*** Listed records Section Begins ***
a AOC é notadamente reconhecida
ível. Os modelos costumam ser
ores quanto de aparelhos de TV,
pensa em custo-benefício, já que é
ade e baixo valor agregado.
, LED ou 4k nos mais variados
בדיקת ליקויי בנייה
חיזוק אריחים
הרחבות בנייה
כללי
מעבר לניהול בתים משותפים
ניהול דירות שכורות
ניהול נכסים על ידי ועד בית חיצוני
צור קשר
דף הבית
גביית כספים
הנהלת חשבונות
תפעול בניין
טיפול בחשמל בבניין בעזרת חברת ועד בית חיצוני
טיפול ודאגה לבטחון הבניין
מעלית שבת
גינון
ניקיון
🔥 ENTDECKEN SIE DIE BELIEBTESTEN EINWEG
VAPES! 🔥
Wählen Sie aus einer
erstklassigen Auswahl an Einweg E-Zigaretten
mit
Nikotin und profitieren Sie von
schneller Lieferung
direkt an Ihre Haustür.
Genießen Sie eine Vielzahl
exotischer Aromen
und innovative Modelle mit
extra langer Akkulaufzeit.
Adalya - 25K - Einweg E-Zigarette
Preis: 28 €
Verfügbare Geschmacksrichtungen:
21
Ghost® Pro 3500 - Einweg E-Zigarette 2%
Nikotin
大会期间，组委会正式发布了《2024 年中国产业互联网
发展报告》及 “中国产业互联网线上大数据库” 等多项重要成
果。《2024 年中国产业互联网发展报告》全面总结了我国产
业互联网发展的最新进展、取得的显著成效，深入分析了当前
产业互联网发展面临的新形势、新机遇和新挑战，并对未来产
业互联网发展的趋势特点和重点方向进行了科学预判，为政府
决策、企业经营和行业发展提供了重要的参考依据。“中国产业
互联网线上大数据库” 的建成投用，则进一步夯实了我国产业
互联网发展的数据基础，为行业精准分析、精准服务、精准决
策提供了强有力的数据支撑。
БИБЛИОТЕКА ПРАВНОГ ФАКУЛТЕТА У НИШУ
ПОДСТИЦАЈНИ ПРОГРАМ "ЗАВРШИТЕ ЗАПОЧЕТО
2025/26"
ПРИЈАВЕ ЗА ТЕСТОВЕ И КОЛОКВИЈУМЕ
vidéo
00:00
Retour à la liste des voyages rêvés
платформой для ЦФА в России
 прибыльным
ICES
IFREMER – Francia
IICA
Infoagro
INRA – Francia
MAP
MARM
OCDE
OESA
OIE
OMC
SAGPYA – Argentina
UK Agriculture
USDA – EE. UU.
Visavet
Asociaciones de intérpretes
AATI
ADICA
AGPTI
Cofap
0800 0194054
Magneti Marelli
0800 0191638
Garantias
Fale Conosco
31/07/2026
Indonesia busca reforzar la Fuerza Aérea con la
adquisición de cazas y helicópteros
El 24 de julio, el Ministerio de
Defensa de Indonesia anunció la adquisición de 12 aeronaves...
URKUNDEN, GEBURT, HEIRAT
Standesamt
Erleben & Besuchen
*** Listed records Section Ends ***
Your goal
Rewrite all the rows above, changing every "Francia" to "France" and leaving everything else as it is.

Your response
a AOC é notadamente reconhecida
ível. Os modelos costumam ser
ores quanto de aparelhos de TV,
pensa em custo-benefício, já que é
ade e baixo valor agregado.
, LED ou 4k nos mais variados
בדיקת ליקויי בנייה
חיזוק אריחים
הרחבות בנייה
כללי
מעבר לניהול בתים משותפים
ניהול דירות שכורות
ניהול נכסים על ידי ועד בית חיצוני
צור קשר
דף הבית
גביית כספים
הנהלת חשבונות
תפעול בניין
טיפול בחשמל בבניין בעזרת חברת ועד בית חיצוני
טיפול ודאגה לבטחון הבניין
מעלית שבת
גינון
ניקיון
🔥 ENTDECKEN SIE DIE BELIEBTESTEN EINWEG
VAPES! 🔥
Wählen Sie aus einer
erstklassigen Auswahl an Einweg E-Zigaretten
mit
Nikotin und profitieren Sie von
schneller Lieferung
direkt an Ihre Haustür.
Genießen Sie eine Vielzahl
exotischer Aromen
und innovative Modelle mit
extra langer Akkulaufzeit.
Adalya - 25K - Einweg E-Zigarette
Preis: 28 €
Verfügbare Geschmacksrichtungen:
21
Ghost® Pro 3500 - Einweg E-Zigarette 2%
Nikotin
大会期间，组委会正式发布了《2024 年中国产业互联网
发展报告》及 “中国产业互联网线上大数据库” 等多项重要成
果。《2024 年中国产业互联网发展报告》全面总结了我国产
业互联网发展的最新进展、取得的显著成效，深入分析了当前
产业互联网发展面临的新形势、新机遇和新挑战，并对未来产
业互联网发展的趋势特点和重点方向进行了科学预判，为政府
决策、企业经营和行业发展提供了重要的参考依据。“中国产业
互联网线上大数据库” 的建成投用，则进一步夯实了我国产业
互联网发展的数据基础，为行业精准分析、精准服务、精准决
策提供了强有力的数据支撑。
БИБЛИОТЕКА ПРАВНОГ ФАКУЛТЕТА У НИШУ
ПОДСТИЦАЈНИ ПРОГРАМ "ЗАВРШИТЕ ЗАПОЧЕТО
2025/26"
ПРИЈАВЕ ЗА ТЕСТОВЕ И КОЛОКВИЈУМЕ
vidéo
00:00
Retour à la liste des voyages rêvés
платформой для ЦФА в России
 прибыльным
ICES
IFREMER – France
IICA
Infoagro
INRA – France
MAP
MARM
OCDE
OESA
OIE
OMC
SAGPYA – Argentina
UK Agriculture
USDA – EE. UU.
Visavet
Asociaciones de intérpretes
AATI
ADICA
AGPTI
Cofap
0800 0194054
Magneti Marelli
0800 0191638
Garantias
Fale Conosco
31/07/2026
Indonesia busca reforzar la Fuerza Aérea con la
adquisición de cazas y helicópteros
El 24 de julio, el Ministerio de
Defensa de Indonesia anunció la adquisición de 12 aeronaves...
URKUNDEN, GEBURT, HEIRAT
Standesamt
Erleben & Besuchen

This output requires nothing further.